Work to be completed:
Answer from the article on Emma Teng's lecture:
(a) On what date did Teng give her presentation?
(b) What year marks the endpoint of the study in her book?
(c) Which university were Mae Watkins and Mr. Franking forced to withdraw from?

Extract provided:
---+---

Bridging Asian and Asian American Studies through critical mixed race

MIT Professor of History Emma Teng. (Photo: Samantha Fletcher/ UCLA.)

Professor Emma Teng of MIT recently examined mixed-race identities in the U.S., China and Hong Kong as part of the Taiwan Studies Lecture Series of the Asia Institute.

by Samantha Fletcher (UCLA 2016)

UCLA International Institute, May 25, 2016 — The most recent UCLA Taiwan Studies Lecture examined a wide range of ideas, laws and constructs that were instrumental in shaping mixed-race identities in the United States, China and Hong Kong.

On May 10, 2016, Professor Emma Teng of the Massachusetts Institute of Technology delivered the presentation, “Traversing Boundaries: Bridging Asian and Asian American Studies through Critical Mixed Race.” The event was jointly sponsored by UCLA's Asia Institute and Dean of Humanities, with funding from the Taipei Economic and Cultural Office in Los Angeles. The Center for Chinese Studies cosponsored the event.

Professor Teng shared issues raised by critical and mixed race theory that are detailed in her recent book, “Eurasian: Mixed Identities in the United States, China and Hong Kong, 1842–1943” (University of California, 2013).

Teng’s book explores the place of mixed-race children in Chinese society by examining the stories of their families and patterns of labor migration among merchants and students between China and the United States. The endpoint of her study is 1943, when the Chinese Exclusion Act was lifted in the U.S — a time when China and the U.S. were allied against Japan in World War II.

The book seeks to bring a new perspective to the study of mixed race, in which Asian perspectives have been underrepresented, she said. In addition, Teng said that she sought to bridge the longstanding divide between Asian and Asian American studies.

Definitions and the experience of “mixed race”

Taking an historical approach, Teng focused on complex questions of gender, class, race and citizenship related to the identity of mixed-race families and persons in the United States, China and Hong Kong. To illustrate the prevalence and role of racial boundaries, she began her talk with a brief story about a woman and her baby travelling from Vancouver to China in June of 1914.

The woman, Mae Watkins, had married an exchange student from China, Mr. Franking. Soon afterwards, the couple was forced to withdraw from the University of Michigan, which they were both attending. The Chinese Exclusion laws in the U.S. furthered this injustice by stripping Mae of her U.S. citizenship. She then became a citizen of the Republic of China and embarked on what she anticipated as a one-way journey there. Her story not only provides a transnational example of the experiences of a mixed-race family, but also highlights concerns in the United States and China about mixed race.

---+---

Stored rows:
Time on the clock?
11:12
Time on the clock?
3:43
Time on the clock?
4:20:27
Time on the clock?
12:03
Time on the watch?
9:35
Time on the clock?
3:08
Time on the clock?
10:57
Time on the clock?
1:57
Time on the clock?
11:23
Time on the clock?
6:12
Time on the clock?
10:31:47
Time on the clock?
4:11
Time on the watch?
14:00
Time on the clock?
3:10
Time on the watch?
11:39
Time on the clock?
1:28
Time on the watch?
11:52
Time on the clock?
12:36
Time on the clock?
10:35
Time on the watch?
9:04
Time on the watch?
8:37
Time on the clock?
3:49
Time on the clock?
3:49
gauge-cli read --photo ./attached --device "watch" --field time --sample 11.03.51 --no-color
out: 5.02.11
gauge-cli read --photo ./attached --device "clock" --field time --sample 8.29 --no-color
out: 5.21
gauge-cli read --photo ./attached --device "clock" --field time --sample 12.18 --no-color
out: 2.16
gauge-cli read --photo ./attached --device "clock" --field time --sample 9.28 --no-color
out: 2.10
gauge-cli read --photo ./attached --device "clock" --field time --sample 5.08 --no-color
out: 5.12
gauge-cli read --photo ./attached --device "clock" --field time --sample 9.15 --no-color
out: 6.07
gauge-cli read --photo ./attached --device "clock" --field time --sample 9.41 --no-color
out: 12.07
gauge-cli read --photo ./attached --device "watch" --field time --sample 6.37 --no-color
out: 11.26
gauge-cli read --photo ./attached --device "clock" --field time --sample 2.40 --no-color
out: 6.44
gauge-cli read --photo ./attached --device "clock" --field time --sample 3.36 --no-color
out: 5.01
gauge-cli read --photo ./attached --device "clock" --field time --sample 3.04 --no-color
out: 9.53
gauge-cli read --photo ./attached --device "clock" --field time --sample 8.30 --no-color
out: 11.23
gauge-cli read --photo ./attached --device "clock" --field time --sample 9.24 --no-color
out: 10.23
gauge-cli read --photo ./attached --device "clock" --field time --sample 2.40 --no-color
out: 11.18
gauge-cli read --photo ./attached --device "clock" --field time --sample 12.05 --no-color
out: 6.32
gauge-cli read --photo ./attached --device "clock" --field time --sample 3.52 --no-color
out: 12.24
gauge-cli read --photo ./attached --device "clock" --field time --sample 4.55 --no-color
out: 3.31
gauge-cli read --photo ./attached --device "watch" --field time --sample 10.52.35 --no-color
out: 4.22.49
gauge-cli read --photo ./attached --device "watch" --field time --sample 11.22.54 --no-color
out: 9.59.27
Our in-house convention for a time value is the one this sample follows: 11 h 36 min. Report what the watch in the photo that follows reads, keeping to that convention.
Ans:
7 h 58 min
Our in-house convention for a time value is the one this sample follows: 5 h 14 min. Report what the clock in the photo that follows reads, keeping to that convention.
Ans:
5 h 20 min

---+---

Reply:
(a) May 10, 2016
(b) 1943
(c) The University of Michigan